Saved entries:
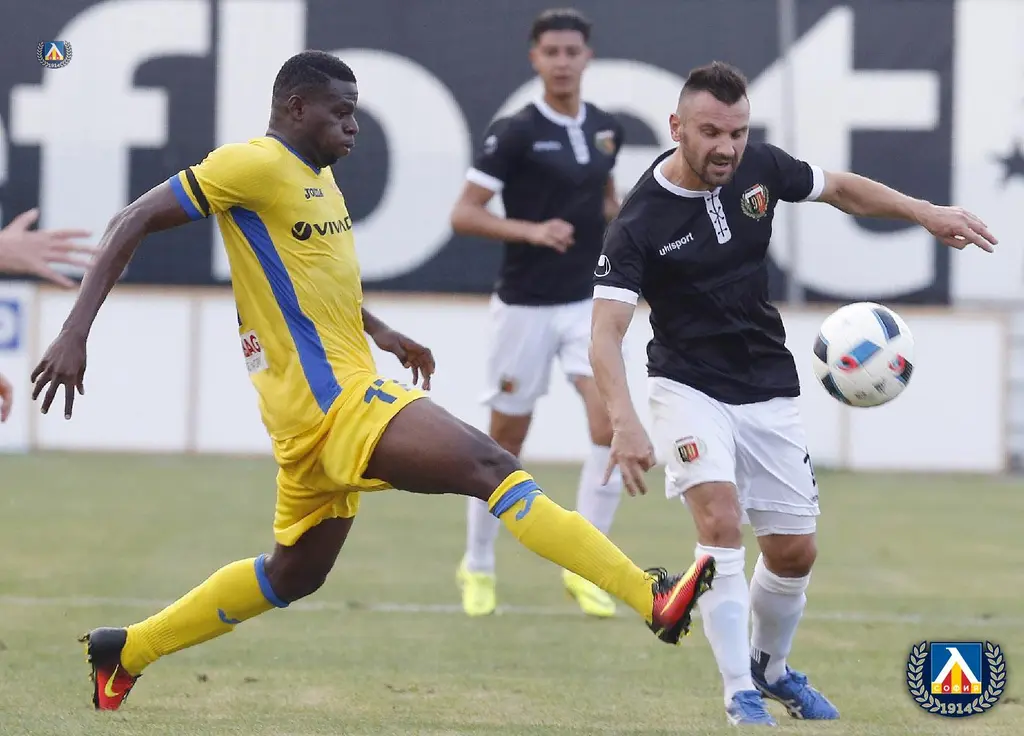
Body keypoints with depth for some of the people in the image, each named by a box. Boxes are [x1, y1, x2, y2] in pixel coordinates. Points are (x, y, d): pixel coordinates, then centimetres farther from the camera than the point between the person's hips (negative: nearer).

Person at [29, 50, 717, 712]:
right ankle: (653, 598, -30)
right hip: (331, 401, -11)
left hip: (338, 395, 11)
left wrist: (378, 330, 24)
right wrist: (76, 331, -20)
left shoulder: (316, 176, 16)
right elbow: (133, 223, -13)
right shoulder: (256, 164, -12)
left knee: (293, 575, 20)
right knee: (491, 466, -21)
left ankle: (125, 652, 28)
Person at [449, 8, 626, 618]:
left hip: (588, 302, 4)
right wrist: (532, 231, -25)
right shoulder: (514, 133, -11)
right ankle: (478, 567, 24)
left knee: (612, 426, -13)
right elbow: (465, 214, -12)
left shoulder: (606, 129, 5)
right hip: (526, 307, -4)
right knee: (508, 439, 6)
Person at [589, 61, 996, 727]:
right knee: (721, 521, -26)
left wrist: (925, 213, 3)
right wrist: (624, 422, -41)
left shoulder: (759, 167, -6)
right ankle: (741, 698, -18)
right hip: (690, 389, -5)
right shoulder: (640, 223, -20)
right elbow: (607, 331, -26)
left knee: (794, 552, 7)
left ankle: (771, 669, 35)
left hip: (770, 390, 5)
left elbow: (840, 189, 14)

■ WHAT NEEDS TO BE DONE ■
Can you shift every keypoint triple in the material by adding 61 to each number (x, y and depth alike) and then write all of its lines out again, including the text above each list? Keep the boxes unchanged and leave the pictures out.

■ RESULT OF THE EXERCISE ■
Body keypoints with depth for some of the people in the image, each named by a box. Boxes are [x1, y1, x2, y2] in pixel coordinates. Points are (x, y, d): pixel coordinates, then centimetres farther from the camera than the point between the person's hips (negative: nearer).

Person at [29, 50, 717, 712]:
right ankle: (714, 659, 31)
right hip: (392, 462, 50)
left hip: (399, 456, 72)
left wrist: (439, 391, 85)
right wrist: (137, 392, 41)
left shoulder: (377, 237, 77)
right elbow: (194, 284, 48)
right shoulder: (317, 225, 49)
left knee: (354, 636, 81)
right knee: (552, 527, 40)
left ankle: (186, 713, 89)
Person at [449, 8, 626, 618]:
left hip: (649, 363, 65)
right wrist: (593, 292, 36)
right shoulder: (575, 194, 50)
right ankle: (539, 628, 85)
left knee: (673, 487, 48)
right elbow: (526, 275, 49)
left shoulder: (667, 190, 66)
right hip: (587, 368, 57)
right knee: (569, 500, 67)
Person at [589, 61, 996, 727]:
right knee: (782, 582, 35)
left wrist: (986, 274, 64)
right wrist: (685, 483, 20)
left shoulder: (820, 228, 55)
right ankle: (802, 759, 43)
right hip: (751, 450, 56)
right shoulder: (701, 284, 41)
right elbow: (668, 392, 35)
left knee: (855, 613, 68)
left ankle: (832, 730, 96)
left hip: (831, 451, 66)
left elbow: (901, 250, 75)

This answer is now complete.